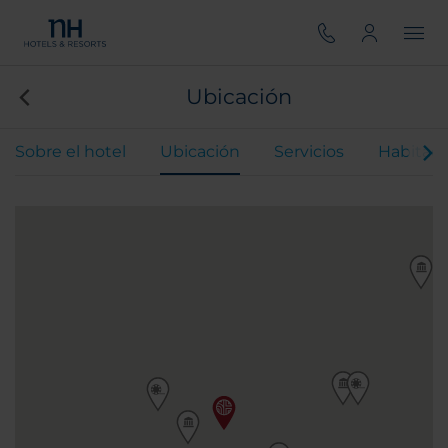
Ubicación
Sobre el hotel
Ubicación
Servicios
Habitaci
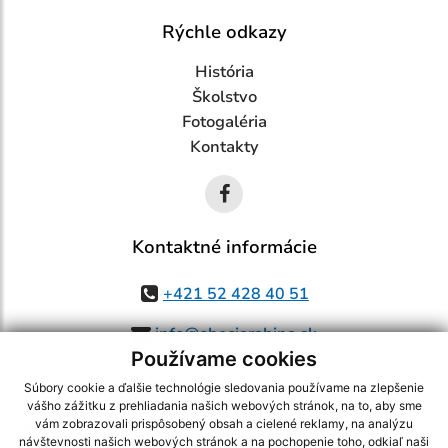
Rýchle odkazy
História
Školstvo
Fotogaléria
Kontakty
Kontaktné informácie
+421 52 428 40 51
info@obecjarabina.sk
Používame cookies
Súbory cookie a ďalšie technológie sledovania používame na zlepšenie
vášho zážitku z prehliadania našich webových stránok, na to, aby sme
využite možnosť získavania aktuálnych informácií s využitím RSS
,
vám zobrazovali prispôsobený obsah a cielené reklamy, na analýzu
návštevnosti našich webových stránok a na pochopenie toho, odkiaľ naši
CMS systém (redakčný) systém ECHELON 2,
Mapa stránok
,
web portál
,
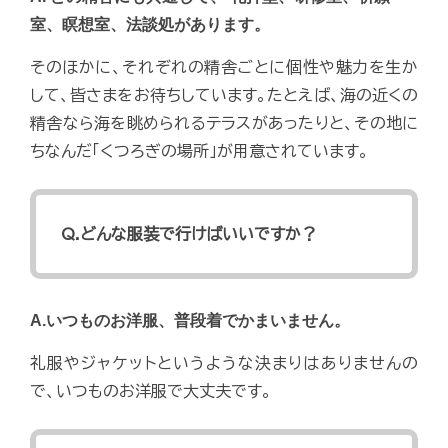
室、瞑想室、法談処があります。
そのほかに、それぞれの精舎ごとに個性や魅力を生か
して、皆さまをお待ちしています。たとえば、海の近くの
精舎なら海を眺められるテラスがあったりと、その地に
ちなんだ「くつろぎの場所」が用意されています。
Q.どんな服装で行けばいいですか？
A.いつものお洋服、普段着でかまいません。
礼服やジャケットというような決まりはありませんの
で、いつものお洋服で大丈夫です。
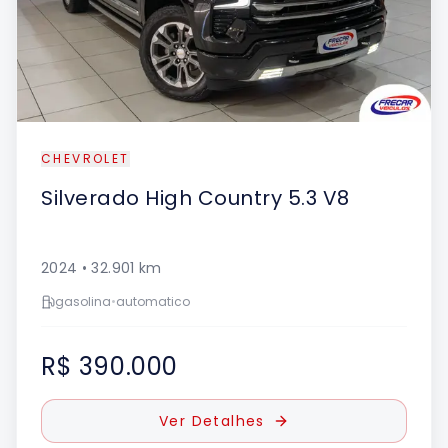
CHEVROLET
Silverado
High Country 5.3 V8
2024
•
32.901
km
gasolina
•
automatico
R$ 390.000
Ver Detalhes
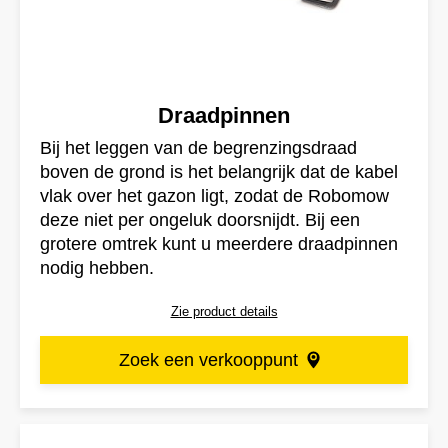
Draadpinnen
Bij het leggen van de begrenzingsdraad
boven de grond is het belangrijk dat de kabel
vlak over het gazon ligt, zodat de Robomow
deze niet per ongeluk doorsnijdt. Bij een
grotere omtrek kunt u meerdere draadpinnen
nodig hebben.
Zie product details
Zoek een verkooppunt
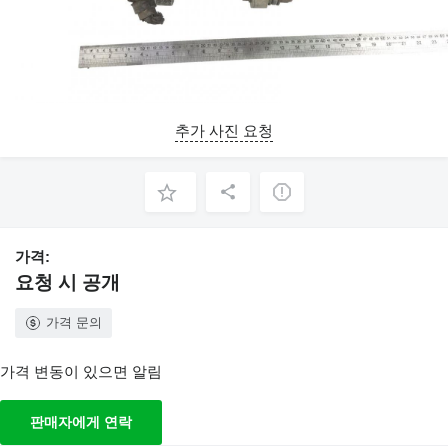
추가 사진 요청
가격:
요청 시 공개
가격 문의
가격 변동이 있으면 알림
판매자에게 연락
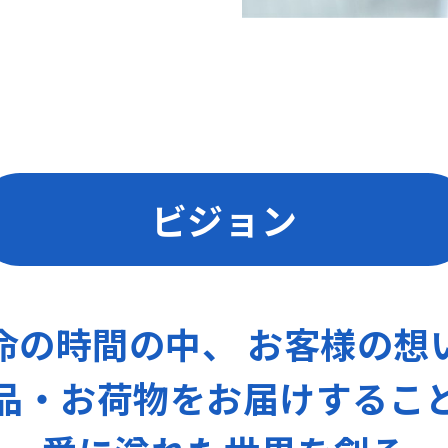
ビジョン
命の
時間の中、
お客様の想
品・お荷物を
お届けするこ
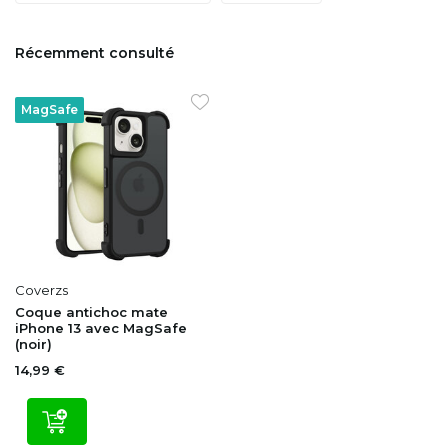
Récemment consulté
MagSafe
Coverzs
Coque antichoc mate
iPhone 13 avec MagSafe
(noir)
14,99 €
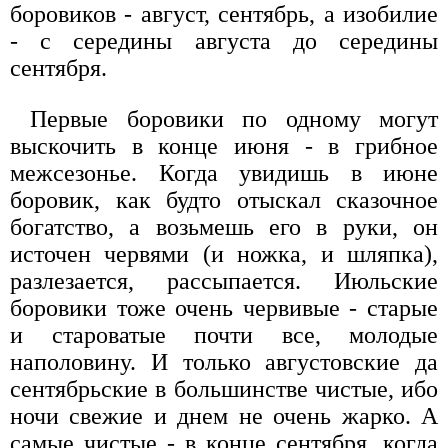
боровиков - август, сентябрь, а изобилие
- с середины августа до середины
сентября.
Первые боровики по одному могут
выскочить в конце июня - в грибное
межсезонье. Когда увидишь в июне
боровик, как будто отыскал сказочное
богатство, а возьмешь его в руки, он
источен червями (и ножка, и шляпка),
разлезается, рассыпается. Июльские
боровики тоже очень червивые - старые
и староватые почти все, молодые
наполовину. И только августовские да
сентябрьские в большинстве чистые, ибо
ночи свежие и днем не очень жарко. А
самые чистые - в конце сентября, когда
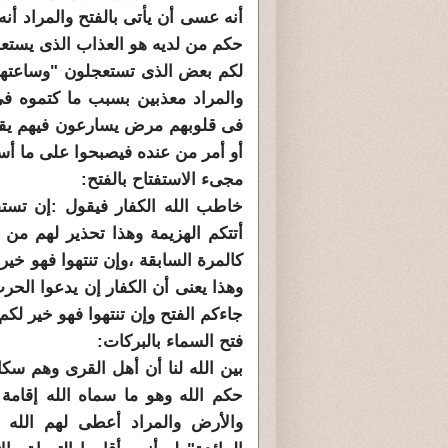
أنه عسى أن يأتى بالفتح والمراد أ
حكم من لديه هو العذاب الذى يست
لكم بعض الذى تستعجلون "وساعتها 
والمراد معذبين بسبب ما كتموه فى
فى قلوبهم مرض يسارعون فيهم يقول
أو أمر من عنده فيصبحوا على ما أس
مجىء الاستفتاح بالفتح:
خاطب الله الكفار فيقول :إن تستف
أتتكم الهزيمة وهذا تحذير لهم من
كالمرة السابقة ،وإن تنتهوا فهو خي
وهذا يعنى أن الكفار إن يدعوا الح
جاءكم الفتح وإن تنتهوا فهو خير لكم
فتح السماء بالبركات:
بين الله لنا أن أهل القرى وهم سكان
حكم الله وهو ما سماه الله إقامة
والأرض والمراد أعطى لهم الله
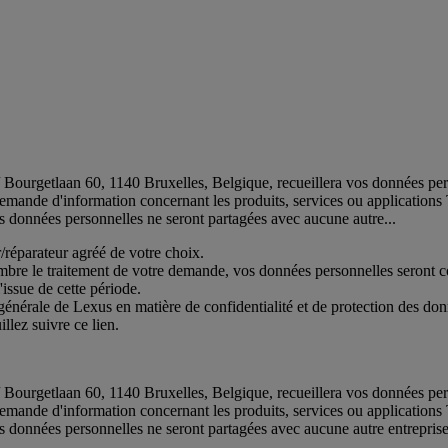
rgetlaan 60, 1140 Bruxelles, Belgique, recueillera vos données person
e demande d'information concernant les produits, services ou application
 données personnelles ne seront partagées avec aucune autre...
r/réparateur agréé de votre choix.
ombre le traitement de votre demande, vos données personnelles seront 
issue de cette période.
générale de Lexus en matière de confidentialité et de protection des don
llez suivre ce lien.
rgetlaan 60, 1140 Bruxelles, Belgique, recueillera vos données person
e demande d'information concernant les produits, services ou application
 données personnelles ne seront partagées avec aucune autre entreprise,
- - -
*What is expected*: Leave the images out and give the rest of the data again exactly.

*Problem solution*:
Ubicación
Sobre el hotel
Ubicación
Servicios
Habitaci
Rýchle odkazy
História
Školstvo
Fotogaléria
Kontakty
Kontaktné informácie
+421 52 428 40 51
info@obecjarabina.sk
Používame cookies
Súbory cookie a ďalšie technológie sledovania používame na zlepšenie
vášho zážitku z prehliadania našich webových stránok, na to, aby sme
využite možnosť získavania aktuálnych informácií s využitím RSS
,
vám zobrazovali prispôsobený obsah a cielené reklamy, na analýzu
návštevnosti našich webových stránok a na pochopenie toho, odkiaľ naši
CMS systém (redakčný) systém ECHELON 2,
Mapa stránok
,
web portál
,
室、瞑想室、法談処があります。
そのほかに、それぞれの精舎ごとに個性や魅力を生か
して、皆さまをお待ちしています。たとえば、海の近くの
精舎なら海を眺められるテラスがあったりと、その地に
ちなんだ「くつろぎの場所」が用意されています。
Q.どんな服装で行けばいいですか？
A.いつものお洋服、普段着でかまいません。
礼服やジャケットというような決まりはありませんの
で、いつものお洋服で大丈夫です。
CHEVROLET
Silverado
High Country 5.3 V8
2024
•
32.901
km
gasolina
•
automatico
R$ 390.000
Ver Detalhes
Draadpinnen
Bij het leggen van de begrenzingsdraad
boven de grond is het belangrijk dat de kabel
vlak over het gazon ligt, zodat de Robomow
deze niet per ongeluk doorsnijdt. Bij een
grotere omtrek kunt u meerdere draadpinnen
nodig hebben.
Zie product details
Zoek een verkooppunt
추가 사진 요청
가격:
요청 시 공개
가격 문의
가격 변동이 있으면 알림
판매자에게 연락
ビジョン
命の
時間の中、
お客様の想
品・お荷物を
お届けするこ
Récemment consulté
MagSafe
Coverzs
Coque antichoc mate
iPhone 13 avec MagSafe
(noir)
14,99 €
боровиков - август, сентябрь, а изобилие
- с середины августа до середины
сентября.
Первые боровики по одному могут
выскочить в конце июня - в грибное
межсезонье. Когда увидишь в июне
боровик, как будто отыскал сказочное
богатство, а возьмешь его в руки, он
источен червями (и ножка, и шляпка),
разлезается, рассыпается. Июльские
боровики тоже очень червивые - старые
и староватые почти все, молодые
наполовину. И только августовские да
сентябрьские в большинстве чистые, ибо
ночи свежие и днем не очень жарко. А
самые чистые - в конце сентября, когда
أنه عسى أن يأتى بالفتح والمراد أ
حكم من لديه هو العذاب الذى يست
لكم بعض الذى تستعجلون "وساعتها 
والمراد معذبين بسبب ما كتموه فى
فى قلوبهم مرض يسارعون فيهم يقول
أو أمر من عنده فيصبحوا على ما أس
مجىء الاستفتاح بالفتح:
خاطب الله الكفار فيقول :إن تستف
أتتكم الهزيمة وهذا تحذير لهم من
كالمرة السابقة ،وإن تنتهوا فهو خي
وهذا يعنى أن الكفار إن يدعوا الح
جاءكم الفتح وإن تنتهوا فهو خير لكم
فتح السماء بالبركات:
بين الله لنا أن أهل القرى وهم سكان
حكم الله وهو ما سماه الله إقامة
والأرض والمراد أعطى لهم الله
rgetlaan 60, 1140 Bruxelles, Belgique, recueillera vos données person
e demande d'information concernant les produits, services ou application
 données personnelles ne seront partagées avec aucune autre...
r/réparateur agréé de votre choix.
ombre le traitement de votre demande, vos données personnelles seront 
issue de cette période.
générale de Lexus en matière de confidentialité et de protection des don
llez suivre ce lien.
rgetlaan 60, 1140 Bruxelles, Belgique, recueillera vos données person
e demande d'information concernant les produits, services ou application
 données personnelles ne seront partagées avec aucune autre entreprise,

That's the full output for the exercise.